PROMPT: Retype everything in the listing from its very first line down to the line containing "scientific name: Gavia stellata", with both of those lines included.

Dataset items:
::::::::

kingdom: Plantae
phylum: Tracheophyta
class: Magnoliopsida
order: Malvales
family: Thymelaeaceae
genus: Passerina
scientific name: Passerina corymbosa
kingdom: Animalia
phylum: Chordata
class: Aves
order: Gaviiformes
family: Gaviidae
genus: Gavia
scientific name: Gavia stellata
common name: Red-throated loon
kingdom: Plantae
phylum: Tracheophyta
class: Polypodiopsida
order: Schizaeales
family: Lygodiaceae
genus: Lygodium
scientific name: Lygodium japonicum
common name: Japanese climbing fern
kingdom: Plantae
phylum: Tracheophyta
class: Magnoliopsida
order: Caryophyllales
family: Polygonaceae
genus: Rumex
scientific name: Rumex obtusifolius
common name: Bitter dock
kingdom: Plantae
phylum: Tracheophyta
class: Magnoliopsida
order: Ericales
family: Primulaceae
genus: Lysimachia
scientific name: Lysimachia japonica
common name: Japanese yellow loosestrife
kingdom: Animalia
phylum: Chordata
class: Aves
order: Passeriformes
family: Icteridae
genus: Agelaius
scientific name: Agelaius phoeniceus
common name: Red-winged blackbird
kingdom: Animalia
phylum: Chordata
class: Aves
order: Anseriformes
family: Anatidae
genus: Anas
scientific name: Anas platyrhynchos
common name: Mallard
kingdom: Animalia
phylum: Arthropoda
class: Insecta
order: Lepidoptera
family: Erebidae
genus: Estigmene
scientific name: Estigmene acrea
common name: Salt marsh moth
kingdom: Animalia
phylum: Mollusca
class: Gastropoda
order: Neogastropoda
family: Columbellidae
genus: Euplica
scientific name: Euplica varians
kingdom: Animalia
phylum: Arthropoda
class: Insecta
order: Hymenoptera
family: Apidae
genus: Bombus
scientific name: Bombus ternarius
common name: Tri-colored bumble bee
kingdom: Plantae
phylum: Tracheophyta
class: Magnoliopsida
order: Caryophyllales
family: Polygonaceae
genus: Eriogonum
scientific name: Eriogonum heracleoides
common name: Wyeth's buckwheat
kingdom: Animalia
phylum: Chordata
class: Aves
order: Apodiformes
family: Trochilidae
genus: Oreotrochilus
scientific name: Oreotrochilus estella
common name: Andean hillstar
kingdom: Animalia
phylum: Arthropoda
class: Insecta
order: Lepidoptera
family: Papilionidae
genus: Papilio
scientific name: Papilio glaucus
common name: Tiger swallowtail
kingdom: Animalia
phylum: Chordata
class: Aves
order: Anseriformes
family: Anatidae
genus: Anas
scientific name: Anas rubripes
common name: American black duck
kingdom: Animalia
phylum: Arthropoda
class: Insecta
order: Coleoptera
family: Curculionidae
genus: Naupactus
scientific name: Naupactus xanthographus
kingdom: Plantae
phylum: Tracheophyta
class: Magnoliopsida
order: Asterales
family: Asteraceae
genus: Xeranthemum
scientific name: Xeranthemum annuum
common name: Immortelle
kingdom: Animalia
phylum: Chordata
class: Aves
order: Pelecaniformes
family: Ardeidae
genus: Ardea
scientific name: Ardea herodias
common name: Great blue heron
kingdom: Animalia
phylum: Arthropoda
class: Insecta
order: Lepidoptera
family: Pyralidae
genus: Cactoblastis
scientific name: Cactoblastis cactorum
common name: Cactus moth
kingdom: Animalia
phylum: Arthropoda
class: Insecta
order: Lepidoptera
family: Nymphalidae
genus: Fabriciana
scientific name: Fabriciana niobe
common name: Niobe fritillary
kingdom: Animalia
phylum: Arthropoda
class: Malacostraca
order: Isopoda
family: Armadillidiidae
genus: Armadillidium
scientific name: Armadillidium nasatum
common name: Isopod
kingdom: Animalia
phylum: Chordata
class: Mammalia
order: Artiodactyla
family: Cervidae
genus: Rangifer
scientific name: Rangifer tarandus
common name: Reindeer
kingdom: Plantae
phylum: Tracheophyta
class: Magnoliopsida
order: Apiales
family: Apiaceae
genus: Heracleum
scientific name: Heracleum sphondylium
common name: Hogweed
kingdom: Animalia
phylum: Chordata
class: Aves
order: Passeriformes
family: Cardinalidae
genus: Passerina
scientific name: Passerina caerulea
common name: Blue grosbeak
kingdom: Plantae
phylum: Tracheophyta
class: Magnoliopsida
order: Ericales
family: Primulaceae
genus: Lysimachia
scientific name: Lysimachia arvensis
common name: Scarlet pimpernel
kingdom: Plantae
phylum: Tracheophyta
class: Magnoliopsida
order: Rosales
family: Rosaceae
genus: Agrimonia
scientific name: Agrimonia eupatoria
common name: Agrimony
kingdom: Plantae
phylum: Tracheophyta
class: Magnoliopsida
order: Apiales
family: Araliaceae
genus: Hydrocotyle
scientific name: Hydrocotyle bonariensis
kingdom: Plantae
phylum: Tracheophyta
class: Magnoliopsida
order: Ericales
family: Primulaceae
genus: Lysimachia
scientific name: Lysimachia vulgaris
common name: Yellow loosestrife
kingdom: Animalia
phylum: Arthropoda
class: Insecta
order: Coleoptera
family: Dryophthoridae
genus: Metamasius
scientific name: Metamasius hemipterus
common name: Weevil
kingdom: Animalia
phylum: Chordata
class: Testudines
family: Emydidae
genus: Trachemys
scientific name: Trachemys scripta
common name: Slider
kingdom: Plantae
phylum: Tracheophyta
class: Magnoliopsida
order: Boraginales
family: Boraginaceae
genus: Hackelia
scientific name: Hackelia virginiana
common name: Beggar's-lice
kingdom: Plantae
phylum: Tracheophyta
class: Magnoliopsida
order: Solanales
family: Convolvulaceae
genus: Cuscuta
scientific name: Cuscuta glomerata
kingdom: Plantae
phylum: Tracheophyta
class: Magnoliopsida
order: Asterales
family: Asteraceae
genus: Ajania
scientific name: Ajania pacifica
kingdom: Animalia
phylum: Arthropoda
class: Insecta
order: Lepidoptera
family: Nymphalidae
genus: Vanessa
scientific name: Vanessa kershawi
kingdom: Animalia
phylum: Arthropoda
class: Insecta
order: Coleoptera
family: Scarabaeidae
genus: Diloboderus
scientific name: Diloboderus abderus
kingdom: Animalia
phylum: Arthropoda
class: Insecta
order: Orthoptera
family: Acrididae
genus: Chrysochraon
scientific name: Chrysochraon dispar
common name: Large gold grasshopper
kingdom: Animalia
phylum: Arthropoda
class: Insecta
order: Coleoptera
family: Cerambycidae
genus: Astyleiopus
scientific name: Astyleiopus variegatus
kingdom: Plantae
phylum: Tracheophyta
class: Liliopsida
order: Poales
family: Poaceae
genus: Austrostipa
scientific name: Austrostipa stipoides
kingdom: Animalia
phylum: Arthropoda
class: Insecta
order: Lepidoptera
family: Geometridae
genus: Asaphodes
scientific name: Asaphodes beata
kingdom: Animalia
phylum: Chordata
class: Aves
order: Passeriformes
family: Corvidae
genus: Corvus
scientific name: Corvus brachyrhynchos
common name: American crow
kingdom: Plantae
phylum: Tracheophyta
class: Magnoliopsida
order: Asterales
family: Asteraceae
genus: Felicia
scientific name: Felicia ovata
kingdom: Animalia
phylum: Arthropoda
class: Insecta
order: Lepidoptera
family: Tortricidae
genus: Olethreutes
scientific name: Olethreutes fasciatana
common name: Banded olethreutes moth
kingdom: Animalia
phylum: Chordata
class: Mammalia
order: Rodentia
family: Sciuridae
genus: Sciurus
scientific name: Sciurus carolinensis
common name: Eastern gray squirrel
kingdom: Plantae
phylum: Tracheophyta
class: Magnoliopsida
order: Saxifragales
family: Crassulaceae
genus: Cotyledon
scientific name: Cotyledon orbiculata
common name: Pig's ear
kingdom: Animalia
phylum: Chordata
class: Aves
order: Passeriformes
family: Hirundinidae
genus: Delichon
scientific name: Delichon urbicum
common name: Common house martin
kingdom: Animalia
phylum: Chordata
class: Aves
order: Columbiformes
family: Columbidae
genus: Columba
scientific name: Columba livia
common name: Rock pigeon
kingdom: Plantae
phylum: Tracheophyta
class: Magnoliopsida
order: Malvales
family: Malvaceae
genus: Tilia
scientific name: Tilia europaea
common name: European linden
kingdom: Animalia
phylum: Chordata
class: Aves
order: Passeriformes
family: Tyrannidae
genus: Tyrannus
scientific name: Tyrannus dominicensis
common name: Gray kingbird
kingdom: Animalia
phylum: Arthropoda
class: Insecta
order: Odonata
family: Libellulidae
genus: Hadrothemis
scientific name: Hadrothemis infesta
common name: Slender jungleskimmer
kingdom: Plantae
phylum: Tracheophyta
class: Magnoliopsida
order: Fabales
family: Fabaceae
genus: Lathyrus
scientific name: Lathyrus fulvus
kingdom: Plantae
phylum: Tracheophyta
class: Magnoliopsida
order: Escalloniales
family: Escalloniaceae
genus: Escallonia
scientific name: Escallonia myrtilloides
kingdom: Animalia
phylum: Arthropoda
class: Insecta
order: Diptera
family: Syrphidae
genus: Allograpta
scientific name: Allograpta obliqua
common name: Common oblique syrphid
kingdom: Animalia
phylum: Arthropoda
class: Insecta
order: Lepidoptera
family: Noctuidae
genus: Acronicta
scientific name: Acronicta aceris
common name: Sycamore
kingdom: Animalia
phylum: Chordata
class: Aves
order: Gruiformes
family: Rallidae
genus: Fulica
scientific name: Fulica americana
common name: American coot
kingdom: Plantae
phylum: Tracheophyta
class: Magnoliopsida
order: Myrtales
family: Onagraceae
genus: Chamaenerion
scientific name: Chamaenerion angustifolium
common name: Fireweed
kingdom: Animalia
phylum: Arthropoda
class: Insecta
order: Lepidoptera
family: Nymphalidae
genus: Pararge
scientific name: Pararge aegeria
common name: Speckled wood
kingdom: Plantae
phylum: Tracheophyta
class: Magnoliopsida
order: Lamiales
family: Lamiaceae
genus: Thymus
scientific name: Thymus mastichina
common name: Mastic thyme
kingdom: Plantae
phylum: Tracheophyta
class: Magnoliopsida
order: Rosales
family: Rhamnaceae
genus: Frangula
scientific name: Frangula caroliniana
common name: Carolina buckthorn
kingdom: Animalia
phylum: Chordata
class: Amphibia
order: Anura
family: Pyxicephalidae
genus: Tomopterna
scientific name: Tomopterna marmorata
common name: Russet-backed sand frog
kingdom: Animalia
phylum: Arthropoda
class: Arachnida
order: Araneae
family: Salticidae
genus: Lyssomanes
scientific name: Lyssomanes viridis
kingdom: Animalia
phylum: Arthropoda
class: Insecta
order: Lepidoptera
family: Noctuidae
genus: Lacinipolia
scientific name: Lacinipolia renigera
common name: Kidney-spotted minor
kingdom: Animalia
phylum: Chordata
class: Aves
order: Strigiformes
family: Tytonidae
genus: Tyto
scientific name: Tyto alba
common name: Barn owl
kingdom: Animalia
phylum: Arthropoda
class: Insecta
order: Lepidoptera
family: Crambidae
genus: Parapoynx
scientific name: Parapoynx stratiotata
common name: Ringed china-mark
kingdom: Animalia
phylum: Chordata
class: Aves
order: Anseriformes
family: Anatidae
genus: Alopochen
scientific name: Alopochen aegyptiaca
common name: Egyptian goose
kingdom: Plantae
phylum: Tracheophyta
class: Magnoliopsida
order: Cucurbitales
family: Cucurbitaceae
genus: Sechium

::::::::

ANSWER TO THE PROBLEM:
kingdom: Plantae
phylum: Tracheophyta
class: Magnoliopsida
order: Malvales
family: Thymelaeaceae
genus: Passerina
scientific name: Passerina corymbosa
kingdom: Animalia
phylum: Chordata
class: Aves
order: Gaviiformes
family: Gaviidae
genus: Gavia
scientific name: Gavia stellata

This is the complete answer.